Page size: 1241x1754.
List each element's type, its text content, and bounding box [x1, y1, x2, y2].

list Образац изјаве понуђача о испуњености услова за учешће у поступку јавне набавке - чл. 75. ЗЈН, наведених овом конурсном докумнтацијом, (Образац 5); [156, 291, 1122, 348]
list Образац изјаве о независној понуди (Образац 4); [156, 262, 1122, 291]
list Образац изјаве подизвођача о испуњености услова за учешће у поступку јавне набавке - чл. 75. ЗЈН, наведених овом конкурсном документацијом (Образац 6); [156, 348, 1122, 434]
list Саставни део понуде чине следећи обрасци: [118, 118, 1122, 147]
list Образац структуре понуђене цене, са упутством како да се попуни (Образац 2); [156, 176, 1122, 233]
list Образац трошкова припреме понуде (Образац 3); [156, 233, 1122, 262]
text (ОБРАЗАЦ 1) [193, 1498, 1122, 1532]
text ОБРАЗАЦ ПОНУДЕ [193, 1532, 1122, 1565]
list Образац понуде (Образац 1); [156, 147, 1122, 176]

__________

**PROBLEM**: Take the material above and transcribe all of it exactly.

**ANSWER FOR THE TASK**:
Page size: 1241x1754.
List each element's type, its text content, and bounding box [x1, y1, x2, y2].

list Образац изјаве понуђача о испуњености услова за учешће у поступку јавне набавке - чл. 75. ЗЈН, наведених овом конурсном докумнтацијом, (Образац 5); [156, 291, 1122, 348]
list Образац изјаве о независној понуди (Образац 4); [156, 262, 1122, 291]
list Образац изјаве подизвођача о испуњености услова за учешће у поступку јавне набавке - чл. 75. ЗЈН, наведених овом конкурсном документацијом (Образац 6); [156, 348, 1122, 434]
list Саставни део понуде чине следећи обрасци: [118, 118, 1122, 147]
list Образац структуре понуђене цене, са упутством како да се попуни (Образац 2); [156, 176, 1122, 233]
list Образац трошкова припреме понуде (Образац 3); [156, 233, 1122, 262]
text (ОБРАЗАЦ 1) [193, 1498, 1122, 1532]
text ОБРАЗАЦ ПОНУДЕ [193, 1532, 1122, 1565]
list Образац понуде (Образац 1); [156, 147, 1122, 176]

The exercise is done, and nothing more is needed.